(Household object detections)
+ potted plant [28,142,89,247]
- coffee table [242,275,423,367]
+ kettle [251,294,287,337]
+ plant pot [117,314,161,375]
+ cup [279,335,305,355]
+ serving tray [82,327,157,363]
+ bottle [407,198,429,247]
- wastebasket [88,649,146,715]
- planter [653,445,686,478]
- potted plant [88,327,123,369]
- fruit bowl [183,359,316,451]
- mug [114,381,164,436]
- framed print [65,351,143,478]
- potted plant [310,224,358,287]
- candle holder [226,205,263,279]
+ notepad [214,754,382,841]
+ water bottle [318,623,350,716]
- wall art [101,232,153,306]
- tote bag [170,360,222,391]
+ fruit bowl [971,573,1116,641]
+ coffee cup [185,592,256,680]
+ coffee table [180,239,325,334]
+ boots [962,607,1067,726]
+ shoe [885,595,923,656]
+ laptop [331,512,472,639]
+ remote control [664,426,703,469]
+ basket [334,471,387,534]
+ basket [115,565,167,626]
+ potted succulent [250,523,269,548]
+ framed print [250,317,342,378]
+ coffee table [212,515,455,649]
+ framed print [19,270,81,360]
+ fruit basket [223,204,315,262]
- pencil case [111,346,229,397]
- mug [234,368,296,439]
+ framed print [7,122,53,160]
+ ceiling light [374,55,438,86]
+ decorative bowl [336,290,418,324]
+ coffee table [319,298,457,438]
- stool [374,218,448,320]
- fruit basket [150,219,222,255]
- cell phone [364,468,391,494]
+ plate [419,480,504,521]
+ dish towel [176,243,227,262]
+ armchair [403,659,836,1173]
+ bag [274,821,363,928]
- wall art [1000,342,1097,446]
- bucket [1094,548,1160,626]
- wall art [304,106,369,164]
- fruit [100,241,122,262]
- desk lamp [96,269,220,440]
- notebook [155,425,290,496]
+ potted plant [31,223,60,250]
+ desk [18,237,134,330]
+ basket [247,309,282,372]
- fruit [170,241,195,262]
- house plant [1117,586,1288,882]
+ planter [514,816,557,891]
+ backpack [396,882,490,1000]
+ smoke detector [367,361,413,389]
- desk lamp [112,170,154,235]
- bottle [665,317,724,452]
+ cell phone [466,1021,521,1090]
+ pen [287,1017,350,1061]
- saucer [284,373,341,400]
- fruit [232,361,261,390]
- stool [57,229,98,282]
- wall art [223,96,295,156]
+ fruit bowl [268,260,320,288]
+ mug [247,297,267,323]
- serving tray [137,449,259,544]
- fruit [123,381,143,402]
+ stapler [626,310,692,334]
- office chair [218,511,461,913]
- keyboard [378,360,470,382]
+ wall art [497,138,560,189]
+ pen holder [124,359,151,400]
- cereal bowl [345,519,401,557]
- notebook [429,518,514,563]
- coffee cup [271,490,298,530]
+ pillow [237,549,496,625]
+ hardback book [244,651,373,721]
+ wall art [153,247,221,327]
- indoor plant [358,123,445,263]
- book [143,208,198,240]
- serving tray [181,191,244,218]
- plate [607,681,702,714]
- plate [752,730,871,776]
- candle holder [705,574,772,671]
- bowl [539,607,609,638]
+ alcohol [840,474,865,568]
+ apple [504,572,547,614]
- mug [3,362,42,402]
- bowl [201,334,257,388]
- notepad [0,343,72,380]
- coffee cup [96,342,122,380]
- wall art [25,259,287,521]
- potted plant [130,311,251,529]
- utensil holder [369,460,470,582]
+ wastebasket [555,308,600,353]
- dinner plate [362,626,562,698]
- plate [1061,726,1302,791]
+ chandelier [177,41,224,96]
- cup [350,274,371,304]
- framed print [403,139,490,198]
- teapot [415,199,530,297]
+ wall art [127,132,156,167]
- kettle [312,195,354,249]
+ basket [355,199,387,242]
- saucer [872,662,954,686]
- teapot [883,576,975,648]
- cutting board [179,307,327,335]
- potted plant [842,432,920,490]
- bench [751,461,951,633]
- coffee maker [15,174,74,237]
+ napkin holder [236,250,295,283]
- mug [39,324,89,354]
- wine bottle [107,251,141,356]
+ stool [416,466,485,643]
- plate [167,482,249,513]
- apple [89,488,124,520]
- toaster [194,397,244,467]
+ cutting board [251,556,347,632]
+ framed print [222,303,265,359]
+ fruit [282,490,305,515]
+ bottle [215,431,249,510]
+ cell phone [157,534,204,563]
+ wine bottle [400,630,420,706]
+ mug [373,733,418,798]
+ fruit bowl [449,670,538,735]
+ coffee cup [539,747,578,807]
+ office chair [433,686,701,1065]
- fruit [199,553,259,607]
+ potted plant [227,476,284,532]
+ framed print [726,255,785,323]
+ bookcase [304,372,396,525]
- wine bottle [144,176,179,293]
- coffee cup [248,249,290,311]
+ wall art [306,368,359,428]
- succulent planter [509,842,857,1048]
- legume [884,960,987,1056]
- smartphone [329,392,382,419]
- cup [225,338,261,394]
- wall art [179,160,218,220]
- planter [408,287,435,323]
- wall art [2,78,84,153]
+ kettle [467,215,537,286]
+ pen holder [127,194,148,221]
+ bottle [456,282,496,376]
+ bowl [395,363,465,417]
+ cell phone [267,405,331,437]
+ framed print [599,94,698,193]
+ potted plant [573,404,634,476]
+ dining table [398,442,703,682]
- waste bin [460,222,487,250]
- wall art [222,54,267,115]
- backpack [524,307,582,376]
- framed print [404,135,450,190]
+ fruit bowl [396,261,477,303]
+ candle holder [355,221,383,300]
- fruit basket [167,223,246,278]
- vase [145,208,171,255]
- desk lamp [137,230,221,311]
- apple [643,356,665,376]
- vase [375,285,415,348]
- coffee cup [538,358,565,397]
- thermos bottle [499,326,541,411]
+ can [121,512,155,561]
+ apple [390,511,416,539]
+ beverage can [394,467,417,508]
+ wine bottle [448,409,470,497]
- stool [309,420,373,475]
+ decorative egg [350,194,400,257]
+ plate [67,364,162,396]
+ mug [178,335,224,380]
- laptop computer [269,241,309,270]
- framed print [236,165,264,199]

* Problem statement:
Which lines above run from the one containing "- indoor plant [358,123,445,263]" to the one containing "- desk lamp [137,230,221,311]"? Give them again exactly, both ends included.

* Answer box:
- indoor plant [358,123,445,263]
- book [143,208,198,240]
- serving tray [181,191,244,218]
- plate [607,681,702,714]
- plate [752,730,871,776]
- candle holder [705,574,772,671]
- bowl [539,607,609,638]
+ alcohol [840,474,865,568]
+ apple [504,572,547,614]
- mug [3,362,42,402]
- bowl [201,334,257,388]
- notepad [0,343,72,380]
- coffee cup [96,342,122,380]
- wall art [25,259,287,521]
- potted plant [130,311,251,529]
- utensil holder [369,460,470,582]
+ wastebasket [555,308,600,353]
- dinner plate [362,626,562,698]
- plate [1061,726,1302,791]
+ chandelier [177,41,224,96]
- cup [350,274,371,304]
- framed print [403,139,490,198]
- teapot [415,199,530,297]
+ wall art [127,132,156,167]
- kettle [312,195,354,249]
+ basket [355,199,387,242]
- saucer [872,662,954,686]
- teapot [883,576,975,648]
- cutting board [179,307,327,335]
- potted plant [842,432,920,490]
- bench [751,461,951,633]
- coffee maker [15,174,74,237]
+ napkin holder [236,250,295,283]
- mug [39,324,89,354]
- wine bottle [107,251,141,356]
+ stool [416,466,485,643]
- plate [167,482,249,513]
- apple [89,488,124,520]
- toaster [194,397,244,467]
+ cutting board [251,556,347,632]
+ framed print [222,303,265,359]
+ fruit [282,490,305,515]
+ bottle [215,431,249,510]
+ cell phone [157,534,204,563]
+ wine bottle [400,630,420,706]
+ mug [373,733,418,798]
+ fruit bowl [449,670,538,735]
+ coffee cup [539,747,578,807]
+ office chair [433,686,701,1065]
- fruit [199,553,259,607]
+ potted plant [227,476,284,532]
+ framed print [726,255,785,323]
+ bookcase [304,372,396,525]
- wine bottle [144,176,179,293]
- coffee cup [248,249,290,311]
+ wall art [306,368,359,428]
- succulent planter [509,842,857,1048]
- legume [884,960,987,1056]
- smartphone [329,392,382,419]
- cup [225,338,261,394]
- wall art [179,160,218,220]
- planter [408,287,435,323]
- wall art [2,78,84,153]
+ kettle [467,215,537,286]
+ pen holder [127,194,148,221]
+ bottle [456,282,496,376]
+ bowl [395,363,465,417]
+ cell phone [267,405,331,437]
+ framed print [599,94,698,193]
+ potted plant [573,404,634,476]
+ dining table [398,442,703,682]
- waste bin [460,222,487,250]
- wall art [222,54,267,115]
- backpack [524,307,582,376]
- framed print [404,135,450,190]
+ fruit bowl [396,261,477,303]
+ candle holder [355,221,383,300]
- fruit basket [167,223,246,278]
- vase [145,208,171,255]
- desk lamp [137,230,221,311]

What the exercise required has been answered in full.